Jeffrey Kipnis in November 2006

Jeffrey Kipnis (born 1951, Georgia, USA) is an architectural critic, theorist, designer, film-maker, curator, and educator.

Education, honors, and career

Not a registered architect, Kipnis first came to prominence through his association with avant-garde architect Peter Eisenman, and their joint collaboration with French philosopher Jacques Derrida. Kipnis holds a Masters degree in physics from Georgia State University, USA (1981), and in 2006, he was awarded an honorary diploma by the Architectural Association School of Architecture, London, in recognition of his contributions to the discipline of architecture as a teacher, critic, and theorist. Other honors include the AIA (Georgia Chapter) Bronze Medal for Service to Architecture (1985), a Professional Development Award from the Architectural Society of Ohio Foundation (1992), and an Ohio State University Distinguished Research Award (2005). He is professor of architecture at the Ohio State University, Columbus, Ohio, USA. He has been a visiting professor at Princeton University, New Jersey, Columbia University, New York, and the Southern California Institute of Architecture, Los Angeles, the Harvard University Graduate School of Design, Cambridge, and is currently a Distinguished Visiting Professor at the University of Applied Arts Vienna (Angewandte Kunst). Kipnis taught at the Architectural Association from 1992–1995, where he was the founding director of the Graduate Design Program. He also curates Architecture and Design at the Wexner Center for the Arts in Columbus, Ohio.

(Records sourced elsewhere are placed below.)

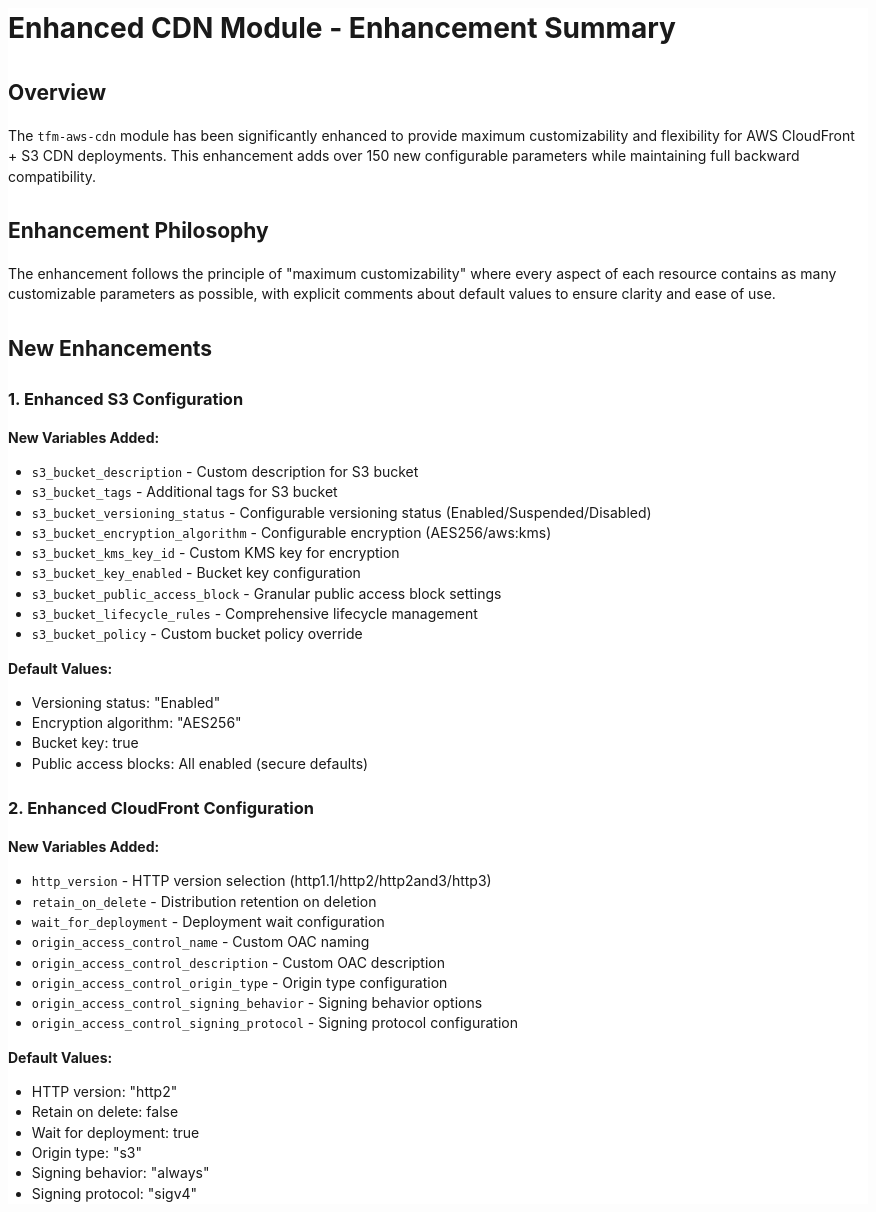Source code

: # Enhanced CDN Module - Enhancement Summary

## Overview

The `tfm-aws-cdn` module has been significantly enhanced to provide maximum customizability and flexibility for AWS CloudFront + S3 CDN deployments. This enhancement adds over 150 new configurable parameters while maintaining full backward compatibility.

## Enhancement Philosophy

The enhancement follows the principle of "maximum customizability" where every aspect of each resource contains as many customizable parameters as possible, with explicit comments about default values to ensure clarity and ease of use.

## New Enhancements

### 1. Enhanced S3 Configuration

**New Variables Added:**
- `s3_bucket_description` - Custom description for S3 bucket
- `s3_bucket_tags` - Additional tags for S3 bucket
- `s3_bucket_versioning_status` - Configurable versioning status (Enabled/Suspended/Disabled)
- `s3_bucket_encryption_algorithm` - Configurable encryption (AES256/aws:kms)
- `s3_bucket_kms_key_id` - Custom KMS key for encryption
- `s3_bucket_key_enabled` - Bucket key configuration
- `s3_bucket_public_access_block` - Granular public access block settings
- `s3_bucket_lifecycle_rules` - Comprehensive lifecycle management
- `s3_bucket_policy` - Custom bucket policy override

**Default Values:**
- Versioning status: "Enabled"
- Encryption algorithm: "AES256"
- Bucket key: true
- Public access blocks: All enabled (secure defaults)

### 2. Enhanced CloudFront Configuration

**New Variables Added:**
- `http_version` - HTTP version selection (http1.1/http2/http2and3/http3)
- `retain_on_delete` - Distribution retention on deletion
- `wait_for_deployment` - Deployment wait configuration
- `origin_access_control_name` - Custom OAC naming
- `origin_access_control_description` - Custom OAC description
- `origin_access_control_origin_type` - Origin type configuration
- `origin_access_control_signing_behavior` - Signing behavior options
- `origin_access_control_signing_protocol` - Signing protocol configuration

**Default Values:**
- HTTP version: "http2"
- Retain on delete: false
- Wait for deployment: true
- Origin type: "s3"
- Signing behavior: "always"
- Signing protocol: "sigv4"
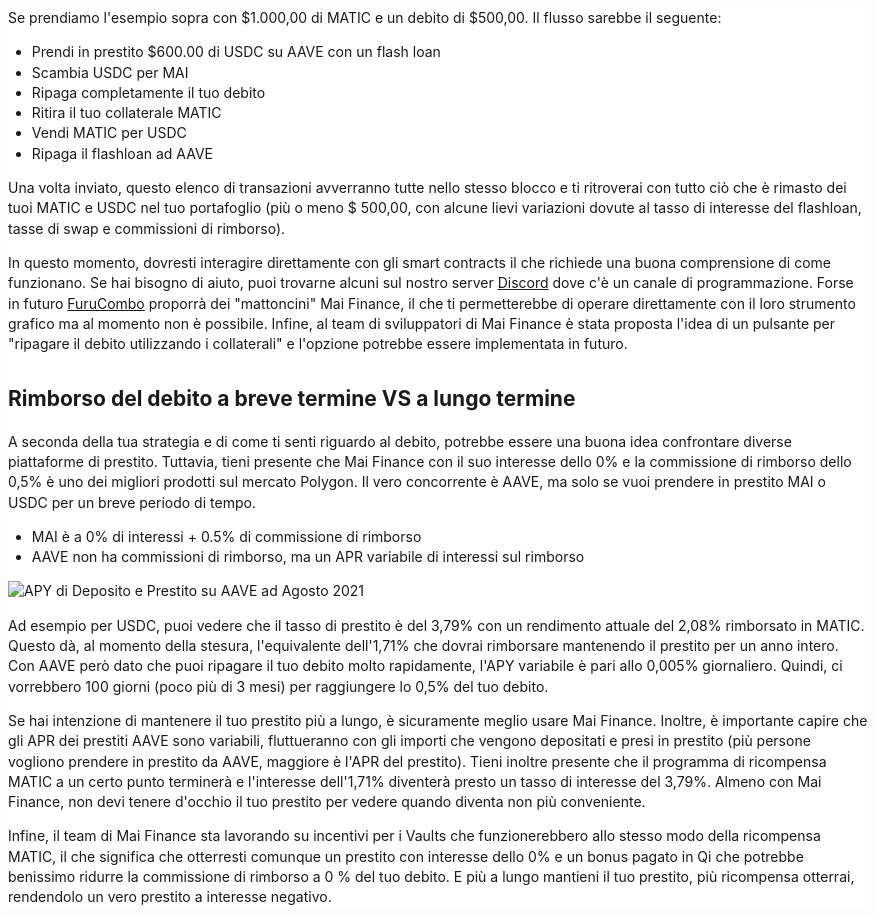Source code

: Se prendiamo l'esempio sopra con $1.000,00 di MATIC e un debito di $500,00. Il flusso sarebbe il seguente:

* Prendi in prestito $600.00 di USDC su AAVE con un flash loan
* Scambia USDC per MAI
* Ripaga completamente il tuo debito
* Ritira il tuo collaterale MATIC
* Vendi MATIC per USDC
* Ripaga il flashloan ad AAVE

Una volta inviato, questo elenco di transazioni avverranno tutte nello stesso blocco e ti ritroverai con tutto ciò che è rimasto dei tuoi MATIC e USDC nel tuo portafoglio (più o meno $ 500,00, con alcune lievi variazioni dovute al tasso di interesse del flashloan, tasse di swap e commissioni di rimborso).

In questo momento, dovresti interagire direttamente con gli smart contracts il che richiede una buona comprensione di come funzionano. Se hai bisogno di aiuto, puoi trovarne alcuni sul nostro server [Discord](https://discord.gg/aRghpvhV) dove c'è un canale di programmazione. Forse in futuro [FuruCombo](https://furucombo.app/combo) proporrà dei "mattoncini" Mai Finance, il che ti permetterebbe di operare direttamente con il loro strumento grafico ma al momento non è possibile. Infine, al team di sviluppatori di Mai Finance è stata proposta l'idea di un pulsante per "ripagare il debito utilizzando i collaterali" e l'opzione potrebbe essere implementata in futuro.

## Rimborso del debito a breve termine VS a lungo termine

A seconda della tua strategia e di come ti senti riguardo al debito, potrebbe essere una buona idea confrontare diverse piattaforme di prestito. Tuttavia, tieni presente che Mai Finance con il suo interesse dello 0% e la commissione di rimborso dello 0,5% è uno dei migliori prodotti sul mercato Polygon. Il vero concorrente è AAVE, ma solo se vuoi prendere in prestito MAI o USDC per un breve periodo di tempo.

* MAI è a 0% di interessi + 0.5% di commissione di rimborso
* AAVE non ha commissioni di rimborso, ma un APR variabile di interessi sul rimborso

![APY di Deposito e Prestito su AAVE ad Agosto 2021](../.gitbook/assets/screen-shot-2021-08-18-at-6.52.08-am.png)

Ad esempio per USDC, puoi vedere che il tasso di prestito è del 3,79% con un rendimento attuale del 2,08% rimborsato in MATIC. Questo dà, al momento della stesura, l'equivalente dell'1,71% che dovrai rimborsare mantenendo il prestito per un anno intero. Con AAVE però dato che puoi ripagare il tuo debito molto rapidamente, l'APY variabile è pari allo 0,005% giornaliero. Quindi, ci vorrebbero 100 giorni (poco più di 3 mesi) per raggiungere lo 0,5% del tuo debito.

Se hai intenzione di mantenere il tuo prestito più a lungo, è sicuramente meglio usare Mai Finance. Inoltre, è importante capire che gli APR dei prestiti AAVE sono variabili, fluttueranno con gli importi che vengono depositati e presi in prestito (più persone vogliono prendere in prestito da AAVE, maggiore è l'APR del prestito). Tieni inoltre presente che il programma di ricompensa MATIC a un certo punto terminerà e l'interesse dell'1,71% diventerà presto un tasso di interesse del 3,79%. Almeno con Mai Finance, non devi tenere d'occhio il tuo prestito per vedere quando diventa non più conveniente.

Infine, il team di Mai Finance sta lavorando su incentivi per i Vaults che funzionerebbero allo stesso modo della ricompensa MATIC, il che significa che otterresti comunque un prestito con interesse dello 0% e un bonus pagato in Qi che potrebbe benissimo ridurre la commissione di rimborso a 0 % del tuo debito. E più a lungo mantieni il tuo prestito, più ricompensa otterrai, rendendolo un vero prestito a interesse negativo.

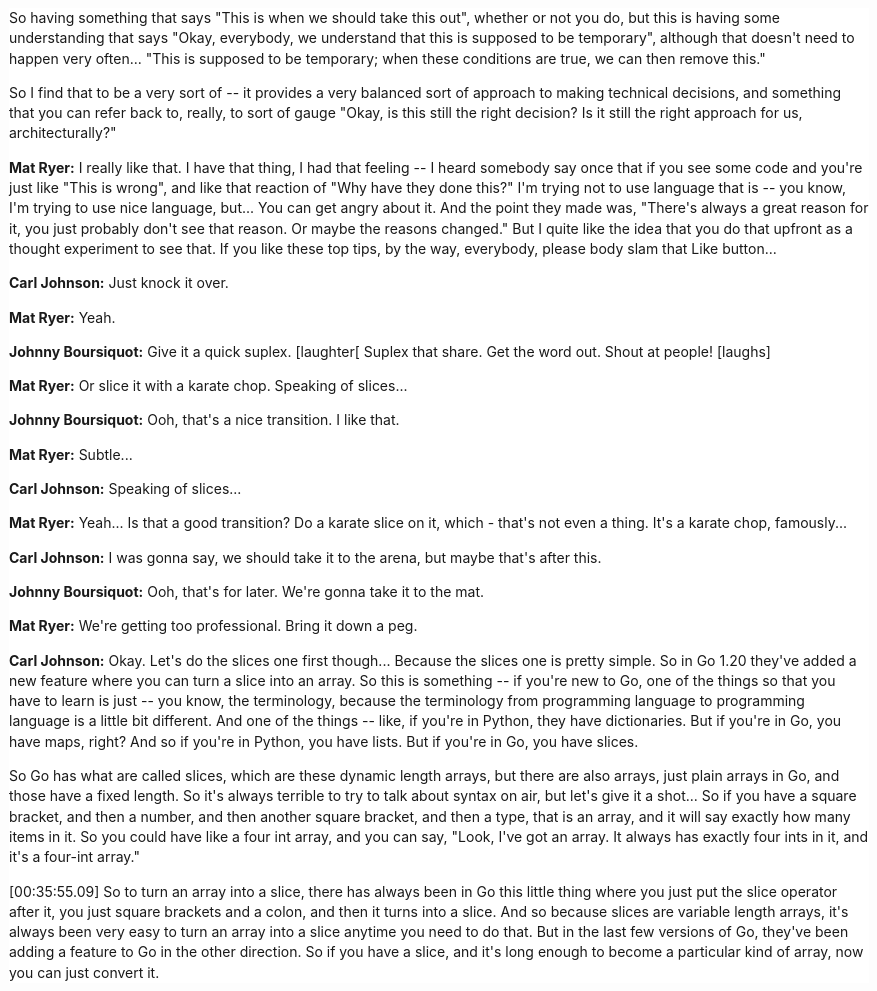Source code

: So having something that says "This is when we should take this out", whether or not you do, but this is having some understanding that says "Okay, everybody, we understand that this is supposed to be temporary", although that doesn't need to happen very often... "This is supposed to be temporary; when these conditions are true, we can then remove this."

So I find that to be a very sort of -- it provides a very balanced sort of approach to making technical decisions, and something that you can refer back to, really, to sort of gauge "Okay, is this still the right decision? Is it still the right approach for us, architecturally?"

**Mat Ryer:** I really like that. I have that thing, I had that feeling -- I heard somebody say once that if you see some code and you're just like "This is wrong", and like that reaction of "Why have they done this?" I'm trying not to use language that is -- you know, I'm trying to use nice language, but... You can get angry about it. And the point they made was, "There's always a great reason for it, you just probably don't see that reason. Or maybe the reasons changed." But I quite like the idea that you do that upfront as a thought experiment to see that. If you like these top tips, by the way, everybody, please body slam that Like button...

**Carl Johnson:** Just knock it over.

**Mat Ryer:** Yeah.

**Johnny Boursiquot:** Give it a quick suplex. \[laughter\[ Suplex that share. Get the word out. Shout at people! \[laughs\]

**Mat Ryer:** Or slice it with a karate chop. Speaking of slices...

**Johnny Boursiquot:** Ooh, that's a nice transition. I like that.

**Mat Ryer:** Subtle...

**Carl Johnson:** Speaking of slices...

**Mat Ryer:** Yeah... Is that a good transition? Do a karate slice on it, which - that's not even a thing. It's a karate chop, famously...

**Carl Johnson:** I was gonna say, we should take it to the arena, but maybe that's after this.

**Johnny Boursiquot:** Ooh, that's for later. We're gonna take it to the mat.

**Mat Ryer:** We're getting too professional. Bring it down a peg.

**Carl Johnson:** Okay. Let's do the slices one first though... Because the slices one is pretty simple. So in Go 1.20 they've added a new feature where you can turn a slice into an array. So this is something -- if you're new to Go, one of the things so that you have to learn is just -- you know, the terminology, because the terminology from programming language to programming language is a little bit different. And one of the things -- like, if you're in Python, they have dictionaries. But if you're in Go, you have maps, right? And so if you're in Python, you have lists. But if you're in Go, you have slices.

So Go has what are called slices, which are these dynamic length arrays, but there are also arrays, just plain arrays in Go, and those have a fixed length. So it's always terrible to try to talk about syntax on air, but let's give it a shot... So if you have a square bracket, and then a number, and then another square bracket, and then a type, that is an array, and it will say exactly how many items in it. So you could have like a four int array, and you can say, "Look, I've got an array. It always has exactly four ints in it, and it's a four-int array."

\[00:35:55.09\] So to turn an array into a slice, there has always been in Go this little thing where you just put the slice operator after it, you just square brackets and a colon, and then it turns into a slice. And so because slices are variable length arrays, it's always been very easy to turn an array into a slice anytime you need to do that. But in the last few versions of Go, they've been adding a feature to Go in the other direction. So if you have a slice, and it's long enough to become a particular kind of array, now you can just convert it.

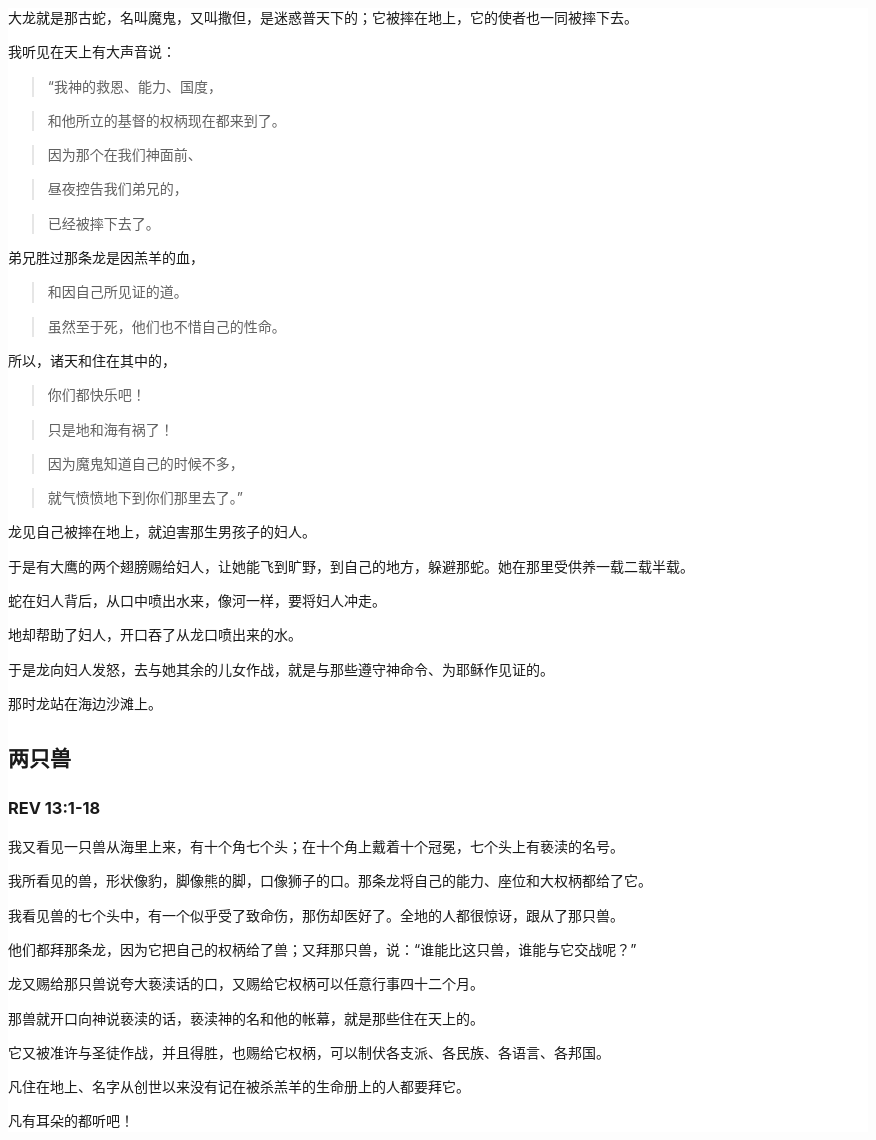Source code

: 大龙就是那古蛇，名叫魔鬼，又叫撒但，是迷惑普天下的；它被摔在地上，它的使者也一同被摔下去。

我听见在天上有大声音说：

> “我神的救恩、能力、国度，

> 和他所立的基督的权柄现在都来到了。

> 因为那个在我们神面前、

> 昼夜控告我们弟兄的，

> 已经被摔下去了。

弟兄胜过那条龙是因羔羊的血，

> 和因自己所见证的道。

> 虽然至于死，他们也不惜自己的性命。

所以，诸天和住在其中的，

> 你们都快乐吧！

> 只是地和海有祸了！

> 因为魔鬼知道自己的时候不多，

> 就气愤愤地下到你们那里去了。”

龙见自己被摔在地上，就迫害那生男孩子的妇人。

于是有大鹰的两个翅膀赐给妇人，让她能飞到旷野，到自己的地方，躲避那蛇。她在那里受供养一载二载半载。

蛇在妇人背后，从口中喷出水来，像河一样，要将妇人冲走。

地却帮助了妇人，开口吞了从龙口喷出来的水。

于是龙向妇人发怒，去与她其余的儿女作战，就是与那些遵守神命令、为耶稣作见证的。

那时龙站在海边沙滩上。

## <a id='2586' name='2586'></a>两只兽

### REV 13:1-18

我又看见一只兽从海里上来，有十个角七个头；在十个角上戴着十个冠冕，七个头上有亵渎的名号。

我所看见的兽，形状像豹，脚像熊的脚，口像狮子的口。那条龙将自己的能力、座位和大权柄都给了它。

我看见兽的七个头中，有一个似乎受了致命伤，那伤却医好了。全地的人都很惊讶，跟从了那只兽。

他们都拜那条龙，因为它把自己的权柄给了兽；又拜那只兽，说：“谁能比这只兽，谁能与它交战呢？”

龙又赐给那只兽说夸大亵渎话的口，又赐给它权柄可以任意行事四十二个月。

那兽就开口向神说亵渎的话，亵渎神的名和他的帐幕，就是那些住在天上的。

它又被准许与圣徒作战，并且得胜，也赐给它权柄，可以制伏各支派、各民族、各语言、各邦国。

凡住在地上、名字从创世以来没有记在被杀羔羊的生命册上的人都要拜它。

凡有耳朵的都听吧！
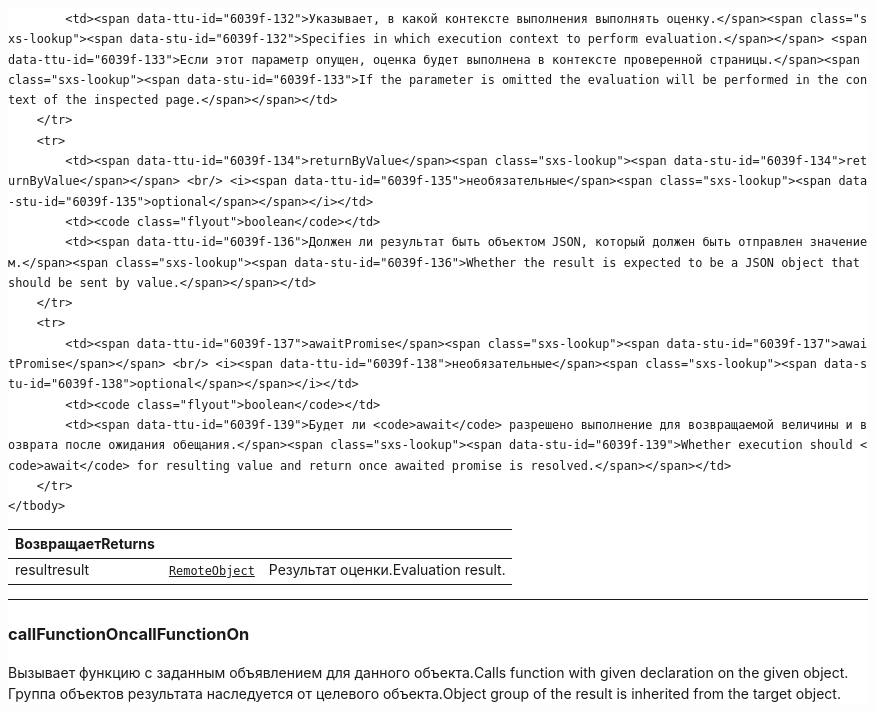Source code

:             <td><span data-ttu-id="6039f-132">Указывает, в какой контексте выполнения выполнять оценку.</span><span class="sxs-lookup"><span data-stu-id="6039f-132">Specifies in which execution context to perform evaluation.</span></span> <span data-ttu-id="6039f-133">Если этот параметр опущен, оценка будет выполнена в контексте проверенной страницы.</span><span class="sxs-lookup"><span data-stu-id="6039f-133">If the parameter is omitted the evaluation will be performed in the context of the inspected page.</span></span></td>
        </tr>
        <tr>
            <td><span data-ttu-id="6039f-134">returnByValue</span><span class="sxs-lookup"><span data-stu-id="6039f-134">returnByValue</span></span> <br/> <i><span data-ttu-id="6039f-135">необязательные</span><span class="sxs-lookup"><span data-stu-id="6039f-135">optional</span></span></i></td>
            <td><code class="flyout">boolean</code></td>
            <td><span data-ttu-id="6039f-136">Должен ли результат быть объектом JSON, который должен быть отправлен значением.</span><span class="sxs-lookup"><span data-stu-id="6039f-136">Whether the result is expected to be a JSON object that should be sent by value.</span></span></td>
        </tr>
        <tr>
            <td><span data-ttu-id="6039f-137">awaitPromise</span><span class="sxs-lookup"><span data-stu-id="6039f-137">awaitPromise</span></span> <br/> <i><span data-ttu-id="6039f-138">необязательные</span><span class="sxs-lookup"><span data-stu-id="6039f-138">optional</span></span></i></td>
            <td><code class="flyout">boolean</code></td>
            <td><span data-ttu-id="6039f-139">Будет ли <code>await</code> разрешено выполнение для возвращаемой величины и возврата после ожидания обещания.</span><span class="sxs-lookup"><span data-stu-id="6039f-139">Whether execution should <code>await</code> for resulting value and return once awaited promise is resolved.</span></span></td>
        </tr>
    </tbody>
</table>
<table>
    <thead>
        <tr>
            <th><span data-ttu-id="6039f-140">Возвращает</span><span class="sxs-lookup"><span data-stu-id="6039f-140">Returns</span></span></th>
            <th></th>
            <th></th>
        </tr>
    </thead>
    <tbody>
        <tr>
            <td><span data-ttu-id="6039f-141">result</span><span class="sxs-lookup"><span data-stu-id="6039f-141">result</span></span></td>
            <td><a href="#remoteobject"><code class="flyout">RemoteObject</code></a></td>
            <td><span data-ttu-id="6039f-142">Результат оценки.</span><span class="sxs-lookup"><span data-stu-id="6039f-142">Evaluation result.</span></span></td>
        </tr>
    </tbody>
</table>

---

### <span data-ttu-id="6039f-143">callFunctionOn</span><span class="sxs-lookup"><span data-stu-id="6039f-143">callFunctionOn</span></span>
<span data-ttu-id="6039f-144">Вызывает функцию с заданным объявлением для данного объекта.</span><span class="sxs-lookup"><span data-stu-id="6039f-144">Calls function with given declaration on the given object.</span></span> <span data-ttu-id="6039f-145">Группа объектов результата наследуется от целевого объекта.</span><span class="sxs-lookup"><span data-stu-id="6039f-145">Object group of the result is inherited from the target object.</span></span>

As a critic he has written for many different periodicals, including Assemblage, El Croquis, Architectural Design, Harvard Design Magazine, Log, and Quaderns.

Designer

As a designer, Kipnis collaborated with architects Reiser and Umemoto (RUR Architects) on the Water Garden in Columbus, Ohio (which won a 1998 PA Design Award) and the Kansai-kan National Diet Library. During the 1990s he collaborated with the Iranian architect Bahram Shirdel on the design of influential projects such as the Scottish National Museum, Montreal Urban Design 1990-2000, and Place Jacques Cartier.